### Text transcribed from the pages
========================================

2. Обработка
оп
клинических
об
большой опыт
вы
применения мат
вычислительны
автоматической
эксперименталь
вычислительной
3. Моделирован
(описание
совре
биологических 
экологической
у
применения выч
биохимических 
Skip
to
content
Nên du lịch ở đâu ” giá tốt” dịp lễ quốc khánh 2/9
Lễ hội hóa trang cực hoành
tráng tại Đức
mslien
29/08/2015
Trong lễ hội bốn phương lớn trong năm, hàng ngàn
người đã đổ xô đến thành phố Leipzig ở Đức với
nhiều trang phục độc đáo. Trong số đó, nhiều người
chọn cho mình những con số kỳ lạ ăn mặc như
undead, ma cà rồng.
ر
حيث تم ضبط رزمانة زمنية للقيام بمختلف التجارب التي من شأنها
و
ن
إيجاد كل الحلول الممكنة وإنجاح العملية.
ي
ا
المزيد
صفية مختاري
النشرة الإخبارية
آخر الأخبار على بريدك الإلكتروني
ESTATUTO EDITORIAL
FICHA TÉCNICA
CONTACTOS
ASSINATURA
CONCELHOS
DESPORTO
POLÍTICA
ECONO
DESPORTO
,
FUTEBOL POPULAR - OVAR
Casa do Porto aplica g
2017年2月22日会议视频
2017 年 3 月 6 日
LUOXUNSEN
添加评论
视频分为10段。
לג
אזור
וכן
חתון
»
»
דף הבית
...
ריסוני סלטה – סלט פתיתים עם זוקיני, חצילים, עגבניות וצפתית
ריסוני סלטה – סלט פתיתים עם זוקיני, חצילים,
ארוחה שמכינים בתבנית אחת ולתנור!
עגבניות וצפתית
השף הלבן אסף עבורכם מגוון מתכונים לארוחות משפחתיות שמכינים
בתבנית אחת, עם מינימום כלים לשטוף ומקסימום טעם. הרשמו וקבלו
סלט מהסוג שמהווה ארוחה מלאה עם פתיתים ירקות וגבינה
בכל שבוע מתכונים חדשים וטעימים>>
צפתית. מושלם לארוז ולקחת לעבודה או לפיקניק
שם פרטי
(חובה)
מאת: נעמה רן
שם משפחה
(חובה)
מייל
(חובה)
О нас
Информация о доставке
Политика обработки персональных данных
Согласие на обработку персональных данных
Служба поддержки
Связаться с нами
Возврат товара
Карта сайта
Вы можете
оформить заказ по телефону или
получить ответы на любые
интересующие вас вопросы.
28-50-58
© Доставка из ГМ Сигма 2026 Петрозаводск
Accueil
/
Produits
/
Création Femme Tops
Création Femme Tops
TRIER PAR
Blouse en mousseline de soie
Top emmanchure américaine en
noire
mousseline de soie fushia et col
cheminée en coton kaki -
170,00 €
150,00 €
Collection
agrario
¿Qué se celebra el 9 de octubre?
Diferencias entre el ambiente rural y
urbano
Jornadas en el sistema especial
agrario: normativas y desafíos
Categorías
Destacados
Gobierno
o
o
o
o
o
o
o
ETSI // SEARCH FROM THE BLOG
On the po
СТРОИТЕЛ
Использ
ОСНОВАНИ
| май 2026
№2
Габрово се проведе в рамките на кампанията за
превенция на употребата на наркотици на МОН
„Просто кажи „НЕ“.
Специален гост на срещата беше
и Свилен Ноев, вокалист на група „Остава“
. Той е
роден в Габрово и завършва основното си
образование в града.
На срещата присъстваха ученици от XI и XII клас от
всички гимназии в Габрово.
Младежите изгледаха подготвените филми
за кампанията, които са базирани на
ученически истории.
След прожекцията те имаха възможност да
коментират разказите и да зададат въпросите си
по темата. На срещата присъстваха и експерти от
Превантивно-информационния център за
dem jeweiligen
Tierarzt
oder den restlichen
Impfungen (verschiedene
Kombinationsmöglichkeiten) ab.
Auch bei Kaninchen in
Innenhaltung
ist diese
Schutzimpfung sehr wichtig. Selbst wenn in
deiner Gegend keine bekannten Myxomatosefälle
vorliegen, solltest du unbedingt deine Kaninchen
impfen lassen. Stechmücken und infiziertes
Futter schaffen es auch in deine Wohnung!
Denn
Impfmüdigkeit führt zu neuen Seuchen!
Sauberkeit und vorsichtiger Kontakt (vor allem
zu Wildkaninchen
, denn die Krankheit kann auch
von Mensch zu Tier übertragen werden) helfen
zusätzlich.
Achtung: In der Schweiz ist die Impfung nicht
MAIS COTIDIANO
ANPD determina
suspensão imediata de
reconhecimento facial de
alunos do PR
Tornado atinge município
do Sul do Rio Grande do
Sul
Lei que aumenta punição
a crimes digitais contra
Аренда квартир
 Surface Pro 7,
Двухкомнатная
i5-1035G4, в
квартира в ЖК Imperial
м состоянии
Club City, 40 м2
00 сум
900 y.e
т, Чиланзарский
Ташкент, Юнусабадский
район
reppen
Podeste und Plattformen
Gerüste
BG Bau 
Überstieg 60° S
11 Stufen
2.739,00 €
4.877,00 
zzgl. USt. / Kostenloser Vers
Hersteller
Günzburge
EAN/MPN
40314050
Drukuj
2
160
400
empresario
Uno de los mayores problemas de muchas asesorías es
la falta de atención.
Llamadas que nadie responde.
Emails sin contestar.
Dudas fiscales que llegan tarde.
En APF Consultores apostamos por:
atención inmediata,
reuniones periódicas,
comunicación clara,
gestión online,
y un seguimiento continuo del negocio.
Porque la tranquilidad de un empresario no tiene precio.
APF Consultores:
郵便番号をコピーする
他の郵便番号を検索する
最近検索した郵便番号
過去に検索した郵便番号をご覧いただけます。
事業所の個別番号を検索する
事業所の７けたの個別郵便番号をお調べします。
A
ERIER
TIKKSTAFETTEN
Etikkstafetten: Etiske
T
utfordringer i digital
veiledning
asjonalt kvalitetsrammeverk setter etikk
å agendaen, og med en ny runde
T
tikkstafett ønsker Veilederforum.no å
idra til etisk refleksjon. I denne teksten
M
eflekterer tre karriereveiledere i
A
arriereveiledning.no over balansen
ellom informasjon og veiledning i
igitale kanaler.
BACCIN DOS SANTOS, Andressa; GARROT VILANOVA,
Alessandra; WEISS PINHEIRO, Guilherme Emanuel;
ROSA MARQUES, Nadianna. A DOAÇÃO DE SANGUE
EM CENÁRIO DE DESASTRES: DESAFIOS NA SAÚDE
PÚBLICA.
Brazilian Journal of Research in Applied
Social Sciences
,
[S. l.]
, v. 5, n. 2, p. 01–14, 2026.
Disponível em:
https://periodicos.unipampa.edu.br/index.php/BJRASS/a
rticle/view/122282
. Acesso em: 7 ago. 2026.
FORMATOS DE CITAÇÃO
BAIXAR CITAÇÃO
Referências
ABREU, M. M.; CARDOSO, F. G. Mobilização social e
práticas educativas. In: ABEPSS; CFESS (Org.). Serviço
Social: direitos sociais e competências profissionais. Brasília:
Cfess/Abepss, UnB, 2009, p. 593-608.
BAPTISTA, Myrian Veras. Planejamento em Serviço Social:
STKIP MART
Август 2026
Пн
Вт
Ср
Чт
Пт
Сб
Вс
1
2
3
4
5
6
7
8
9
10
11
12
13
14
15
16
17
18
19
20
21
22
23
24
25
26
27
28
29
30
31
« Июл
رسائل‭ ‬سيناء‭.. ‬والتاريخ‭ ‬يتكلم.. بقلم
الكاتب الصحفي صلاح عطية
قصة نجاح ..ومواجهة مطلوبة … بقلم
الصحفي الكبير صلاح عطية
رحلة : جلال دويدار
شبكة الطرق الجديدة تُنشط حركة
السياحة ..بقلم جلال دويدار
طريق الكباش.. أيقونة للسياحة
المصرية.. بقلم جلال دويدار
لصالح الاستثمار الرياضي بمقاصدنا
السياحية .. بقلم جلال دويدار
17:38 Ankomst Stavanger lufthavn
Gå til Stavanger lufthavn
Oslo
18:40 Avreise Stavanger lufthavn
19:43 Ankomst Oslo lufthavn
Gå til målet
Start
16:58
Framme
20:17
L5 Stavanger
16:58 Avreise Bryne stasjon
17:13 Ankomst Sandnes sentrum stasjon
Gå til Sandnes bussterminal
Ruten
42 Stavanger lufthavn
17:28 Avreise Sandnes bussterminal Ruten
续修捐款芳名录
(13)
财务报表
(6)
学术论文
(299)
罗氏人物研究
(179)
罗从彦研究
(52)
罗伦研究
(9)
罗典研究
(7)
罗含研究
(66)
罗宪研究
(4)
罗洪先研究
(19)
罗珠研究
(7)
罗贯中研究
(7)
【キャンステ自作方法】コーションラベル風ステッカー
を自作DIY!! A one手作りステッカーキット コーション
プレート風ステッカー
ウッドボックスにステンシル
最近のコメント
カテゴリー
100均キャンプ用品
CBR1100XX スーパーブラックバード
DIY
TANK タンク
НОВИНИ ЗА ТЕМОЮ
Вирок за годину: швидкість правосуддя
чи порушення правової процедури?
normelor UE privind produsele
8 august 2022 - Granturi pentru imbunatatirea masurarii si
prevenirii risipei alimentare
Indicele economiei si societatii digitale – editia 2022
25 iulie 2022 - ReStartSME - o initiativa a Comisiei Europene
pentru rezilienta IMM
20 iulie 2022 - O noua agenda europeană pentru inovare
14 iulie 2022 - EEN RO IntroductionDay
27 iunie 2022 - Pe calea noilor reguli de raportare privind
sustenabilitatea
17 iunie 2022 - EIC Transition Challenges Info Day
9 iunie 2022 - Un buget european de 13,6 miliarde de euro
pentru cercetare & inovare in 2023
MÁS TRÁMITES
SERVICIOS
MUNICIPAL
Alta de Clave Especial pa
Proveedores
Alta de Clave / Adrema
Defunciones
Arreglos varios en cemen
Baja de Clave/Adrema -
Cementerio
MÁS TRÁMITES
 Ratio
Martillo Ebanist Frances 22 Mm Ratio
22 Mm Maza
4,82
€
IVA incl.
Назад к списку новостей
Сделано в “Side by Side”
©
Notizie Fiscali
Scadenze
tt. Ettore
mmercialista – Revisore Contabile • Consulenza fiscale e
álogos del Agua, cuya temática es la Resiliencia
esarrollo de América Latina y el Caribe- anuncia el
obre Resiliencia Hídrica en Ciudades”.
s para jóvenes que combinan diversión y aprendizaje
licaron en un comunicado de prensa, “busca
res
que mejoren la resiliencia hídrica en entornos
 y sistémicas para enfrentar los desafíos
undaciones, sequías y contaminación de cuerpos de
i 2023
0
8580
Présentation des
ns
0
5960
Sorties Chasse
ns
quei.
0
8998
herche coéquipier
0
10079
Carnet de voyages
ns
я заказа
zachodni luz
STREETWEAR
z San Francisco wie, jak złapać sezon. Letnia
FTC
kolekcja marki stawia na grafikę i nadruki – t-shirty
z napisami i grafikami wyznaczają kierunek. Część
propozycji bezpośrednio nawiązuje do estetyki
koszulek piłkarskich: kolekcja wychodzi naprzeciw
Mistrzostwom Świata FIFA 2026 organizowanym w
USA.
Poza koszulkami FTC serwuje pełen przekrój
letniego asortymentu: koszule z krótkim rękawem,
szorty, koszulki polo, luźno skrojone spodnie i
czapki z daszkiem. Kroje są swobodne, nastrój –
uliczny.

========================================

### Prompt
Reproduce the lines of the items above verbatim, starting from the very first line and stopping after the line that contains "Nên du lịch".

### Output of the task
2. Обработка
оп
клинических
об
большой опыт
вы
применения мат
вычислительны
автоматической
эксперименталь
вычислительной
3. Моделирован
(описание
совре
биологических 
экологической
у
применения выч
биохимических 
Skip
to
content
Nên du lịch ở đâu ” giá tốt” dịp lễ quốc khánh 2/9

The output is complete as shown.